* _Problem statement_
Line by line, copy the entries exactly, excluding the pictures.

(Data items)
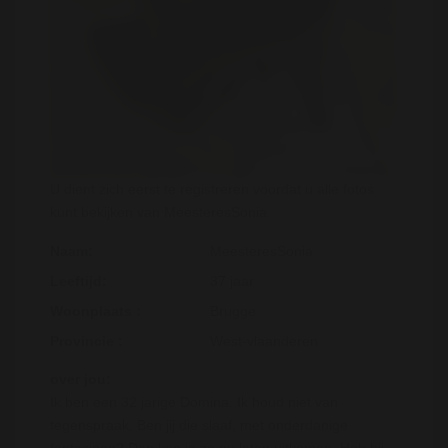
U dient zich eerst te registreren voordat u alle fotos
kunt bekijken van MeesteresSonia
Naam:
MeesteresSonia
Leeftijd:
37 jaar
Woonplaats :
Brugge
Provincie :
West-vlaanderen
over jou:
Ik ben een 32 jarige Domina. Ik houd niet van
tegenspraak. Ben jij die slaaf, met onderdanige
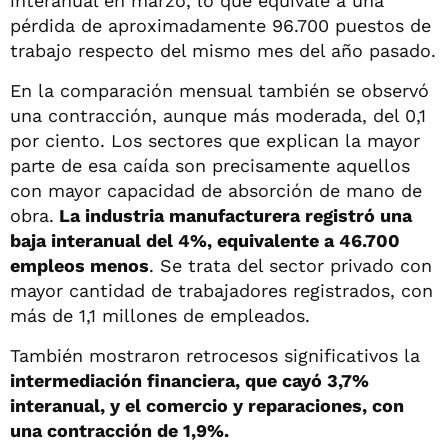
interanual en marzo, lo que equivale a una
pérdida de aproximadamente 96.700 puestos de
trabajo respecto del mismo mes del año pasado.
En la comparación mensual también se observó
una contracción, aunque más moderada, del 0,1
por ciento. Los sectores que explican la mayor
parte de esa caída son precisamente aquellos
con mayor capacidad de absorción de mano de
obra.
La industria manufacturera registró una
baja interanual del 4%, equivalente a 46.700
empleos menos
. Se trata del sector privado con
mayor cantidad de trabajadores registrados, con
más de 1,1 millones de empleados.
También mostraron retrocesos significativos la
intermediación financiera, que cayó 3,7%
interanual, y el comercio y reparaciones, con
una contracción de 1,9%.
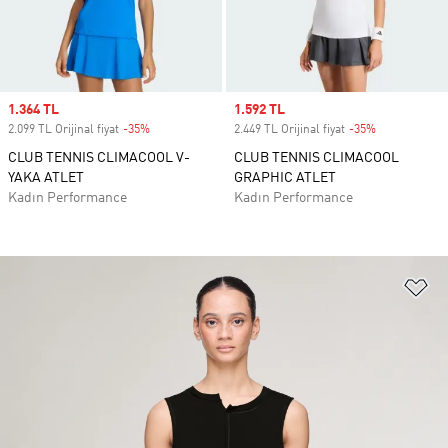
Sale price
1.364 TL
Sale price
1.592 TL
2.099 TL Orijinal fiyat
-35%
Discount
2.449 TL Orijinal fiyat
-35%
Discount
CLUB TENNIS CLIMACOOL V-
CLUB TENNIS CLIMACOOL
YAKA ATLET
GRAPHIC ATLET
Kadın Performance
Kadın Performance
Fa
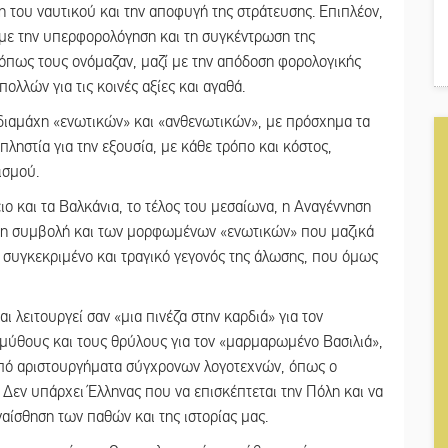
 του ναυτικού και την αποφυγή της στράτευσης. Επιπλέον,
με την υπερφορολόγηση και τη συγκέντρωση της
, όπως τους ονόμαζαν, μαζί με την απόδοση φορολογικής
ολλών για τις κοινές αξίες και αγαθά.
 διαμάχη «ενωτικών» και «ανθενωτικών», με πρόσχημα τα
πληστία για την εξουσία, με κάθε τρόπο και κόστος,
ισμού.
ο και τα Βαλκάνια, το τέλος του μεσαίωνα, η Αναγέννηση
 τη συμβολή και των μορφωμένων «ενωτικών» που μαζικά
 συγκεκριμένο και τραγικό γεγονός της άλωσης, που όμως
 λειτουργεί σαν «μια πινέζα στην καρδιά» για τον
ς μύθους και τους θρύλους για τον «μαρμαρωμένο Βασιλιά»,
 από αριστουργήματα σύγχρονων λογοτεχνών, όπως ο
. Δεν υπάρχει Έλληνας που να επισκέπτεται την Πόλη και να
ναίσθηση των παθών και της ιστορίας μας.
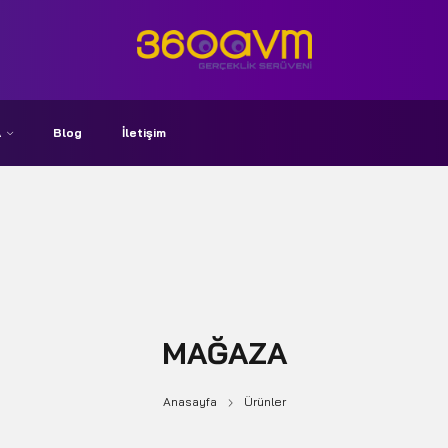
A
Blog
İletişim
MAĞAZA
Anasayfa
Ürünler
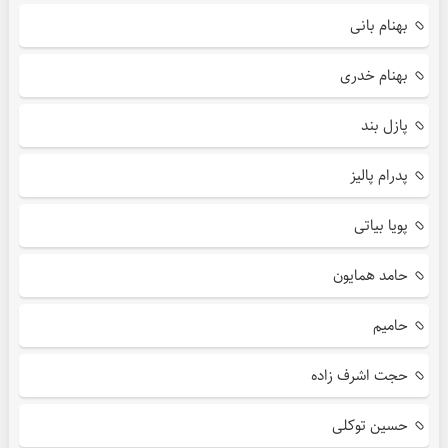
بهنام بانی
بهنام خدری
پازل بند
پدرام پالیز
پویا بیاتی
حامد همایون
حامیم
حجت اشرف زاده
حسین توکلی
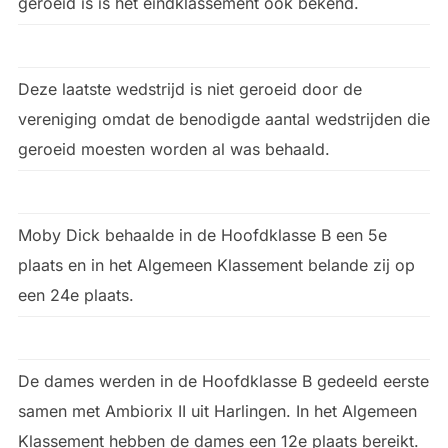
geroeid is is het eindklassement ook bekend.
Deze laatste wedstrijd is niet geroeid door de
vereniging omdat de benodigde aantal wedstrijden die
geroeid moesten worden al was behaald.
Moby Dick behaalde in de Hoofdklasse B een 5e
plaats en in het Algemeen Klassement belande zij op
een 24e plaats.
De dames werden in de Hoofdklasse B gedeeld eerste
samen met Ambiorix II uit Harlingen. In het Algemeen
Klassement hebben de dames een 12e plaats bereikt.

* _Completed task_
U dient zich eerst te registreren voordat u alle fotos
kunt bekijken van MeesteresSonia
Naam:
MeesteresSonia
Leeftijd:
37 jaar
Woonplaats :
Brugge
Provincie :
West-vlaanderen
over jou:
Ik ben een 32 jarige Domina. Ik houd niet van
tegenspraak. Ben jij die slaaf, met onderdanige
interanual en marzo, lo que equivale a una
pérdida de aproximadamente 96.700 puestos de
trabajo respecto del mismo mes del año pasado.
En la comparación mensual también se observó
una contracción, aunque más moderada, del 0,1
por ciento. Los sectores que explican la mayor
parte de esa caída son precisamente aquellos
con mayor capacidad de absorción de mano de
obra.
La industria manufacturera registró una
baja interanual del 4%, equivalente a 46.700
empleos menos
. Se trata del sector privado con
mayor cantidad de trabajadores registrados, con
más de 1,1 millones de empleados.
También mostraron retrocesos significativos la
intermediación financiera, que cayó 3,7%
interanual, y el comercio y reparaciones, con
una contracción de 1,9%.
Sale price
1.364 TL
Sale price
1.592 TL
2.099 TL Orijinal fiyat
-35%
Discount
2.449 TL Orijinal fiyat
-35%
Discount
CLUB TENNIS CLIMACOOL V-
CLUB TENNIS CLIMACOOL
YAKA ATLET
GRAPHIC ATLET
Kadın Performance
Kadın Performance
Fa
 του ναυτικού και την αποφυγή της στράτευσης. Επιπλέον,
με την υπερφορολόγηση και τη συγκέντρωση της
, όπως τους ονόμαζαν, μαζί με την απόδοση φορολογικής
ολλών για τις κοινές αξίες και αγαθά.
 διαμάχη «ενωτικών» και «ανθενωτικών», με πρόσχημα τα
πληστία για την εξουσία, με κάθε τρόπο και κόστος,
ισμού.
ο και τα Βαλκάνια, το τέλος του μεσαίωνα, η Αναγέννηση
 τη συμβολή και των μορφωμένων «ενωτικών» που μαζικά
 συγκεκριμένο και τραγικό γεγονός της άλωσης, που όμως
 λειτουργεί σαν «μια πινέζα στην καρδιά» για τον
ς μύθους και τους θρύλους για τον «μαρμαρωμένο Βασιλιά»,
 από αριστουργήματα σύγχρονων λογοτεχνών, όπως ο
. Δεν υπάρχει Έλληνας που να επισκέπτεται την Πόλη και να
ναίσθηση των παθών και της ιστορίας μας.
A
Blog
İletişim
MAĞAZA
Anasayfa
Ürünler
بهنام بانی
بهنام خدری
پازل بند
پدرام پالیز
پویا بیاتی
حامد همایون
حامیم
حجت اشرف زاده
حسین توکلی
geroeid is is het eindklassement ook bekend.
Deze laatste wedstrijd is niet geroeid door de
vereniging omdat de benodigde aantal wedstrijden die
geroeid moesten worden al was behaald.
Moby Dick behaalde in de Hoofdklasse B een 5e
plaats en in het Algemeen Klassement belande zij op
een 24e plaats.
De dames werden in de Hoofdklasse B gedeeld eerste
samen met Ambiorix II uit Harlingen. In het Algemeen
Klassement hebben de dames een 12e plaats bereikt.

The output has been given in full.